Three weeks into BYU’s spring football practice, who’s getting the best of it: the offense or defense?

Up to this point, coach Kalani Sitake would say things are pretty even on both fronts.

(Tyler Richardson | BYU) BYU football holds spring football practice, Thursday, March 18, 2021.

BYU football is getting into the dog days of spring camp.

The Cougars are three weeks into spring ball, which is set to end March 26 after 15 practice sessions with a public practice in LaVell Edwards Stadium.

Up to 7,500 fans will be able to see the quarterback race in person, as well as how the Cougars are expecting to follow up their historic 2020 season.

The QB battle aside, BYU coach Kalani Sitake said there hasn’t been one side of the team that has been better than the other — the defense and offense are pretty even at the moment.

Prior to the 2019 season, the defense was the star of spring and fall camp. Before the 2020 season started, the Cougars’ offense made a huge jump. Now, it seems both are holding their own.

“I think if you’re looking at the 11-on-11 stuff, both sides have done well,” Sitake said. “They’ve had some issues and some things that we have to do better, but … I think that this has been one of those times where one isn’t completely dominating the other.”

Sitake believes it’s also a sign of depth on the roster, which bodes well for a younger defensive group.

The sixth-year coach also noted there haven’t been a lot of missed assignments during practices so far, and mistakes that are being made are very correctable.

“I like the fact that we have a lot of talent out there and we have to keep developing it,” Sitake said. “And I like that the defense — everybody knows that they’re young, but they’re definitely able to play and they have their capabilities and talents that make it work.”

But so far that’s just through practice ball. The staff will have to find a way to make sure spring ball translates to fall camp and then the 2021 season. Sitake said emotions are different in a game setting, so the plan is to focus on 11-on-11 ball to build up muscle memory for his players to use once the season starts.

Luckily, Sitake hasn’t seen any drop-off in performance from his players as they near the end of spring camp.
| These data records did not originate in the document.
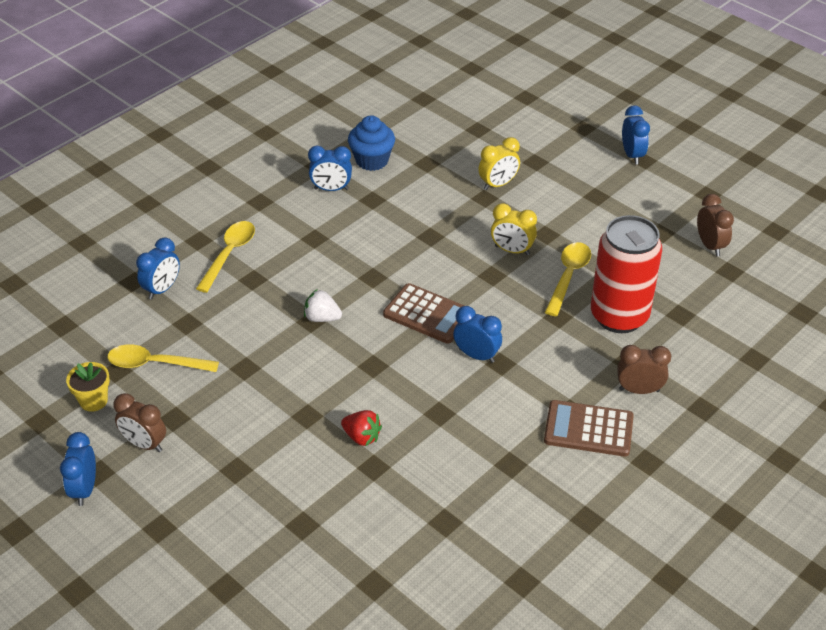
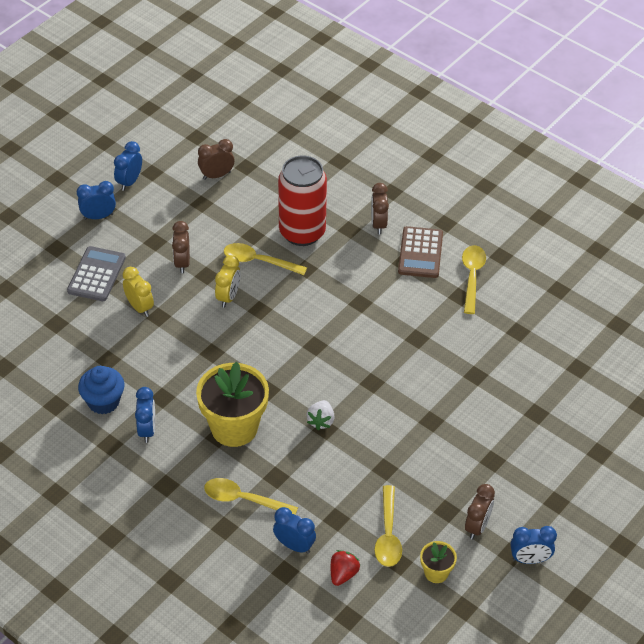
camera: 95 degrees left, 5 degrees up
(324, 250) = (234, 427): none -> yellow flower pot
(362, 437) = (448, 384): red strawberry -> red strawberry (343, 574)
(427, 314) = (310, 350): brown calculator -> none
(476, 355) = (353, 317): blue clock -> blue clock (129, 182)
(545, 154) = (96, 274): none -> grey calculator
(545, 481) = (472, 277): none -> yellow spoon
(564, 216) = (182, 263): none -> brown clock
And he’s seen a carryover of players taking film study more seriously than in previous years — an element of practice he saw improve last year.

For those going into the final, public practice, there will definitely be plenty of questions to be answered, but Sitake is just proud of the way his players have stayed focused and continue to navigate the pandemic.

By this time last year, spring ball had already been canceled. But BYU has found a way to keep chugging along this year.

“I think that … what’s happened from the pandemic is that there’s just a lot more appreciation that goes into it and they don’t take anything for granted,” Sitake said. “I’m really thankful that these guys bring it every time, and even the young guys do. There’s a lot of energy going on. It’s really competitive, so there’s a few fights here and there because guys want to compete, want to win. So, I haven’t seen any letdown at any of the practices so far.”